Don't you just love getting soaking wet on the way into work? Even with a full length rain coat and an Umbrella I'm sitting at my desk soaked.

I think Ken Livingston instead of increasing the congestion charge for large cars should concentrate on more important issues that the people of London really care about.

Only allowing rain during work hours with an hours break at lunch time so people can eat their lunches outside.

It's not asking much.

Monday 12 July 2004

Funniest story of the week award goes to...

One plucky entrepreneur is currently selling authentic bottles of Princess Diana Fountain water on e-bay.

Current price is around £2.50 for a 500ml bottle.


Friday 9 July 2004


I'm also looking forward to going on holiday (again, if it gets organised).

So far it's myself Ben, Ian and Ross although Tim also expressed a maybe.

Current plan is the week starting Bank holiday August, 30th August-5th Sept.

Coincidently my birthday is on the 31st.

Wednesday 7 July 2004

My new hobby

My new hobby is taking instant dislike to people.

I was waiting for the train this morning and I cought a woman in my periferal vision. It looked as though she was smoking so the first thing that came into my mind was that I hated her.

On closer inspection she wasn't smoking afterall, but my initial reaction to hate her stayed.

Coyote Ugly

Not a bad film for a chick flick.

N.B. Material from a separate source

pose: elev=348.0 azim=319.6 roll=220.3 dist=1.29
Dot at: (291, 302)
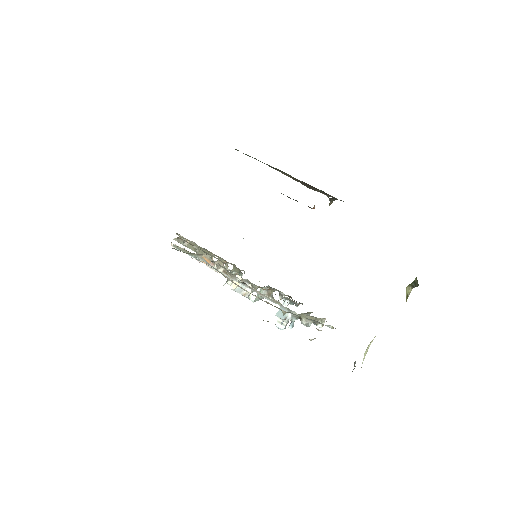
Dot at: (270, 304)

The soaking wet fit women kept my interest.

The thing that got my goat (Why is that an actual saying?) is LeAnne Rhymes.

What a f'ing stupid name. Is she French? I hate her and I haven't even met her.

Long weekend in Jersey

To go to Jersey or not to go to Jersey, that is the question.

Whether 'tis acer in the mind to suffer
The Shaheens and arrows of outrageous fortune
Or to take arms against a sea of piss taking,
And by opposing end them?"

-- From Stulet (IV, iii, 86-92)

Not sure if I should pay may Dad off yet or go to Jersey to see Shaz. This is one to ponder.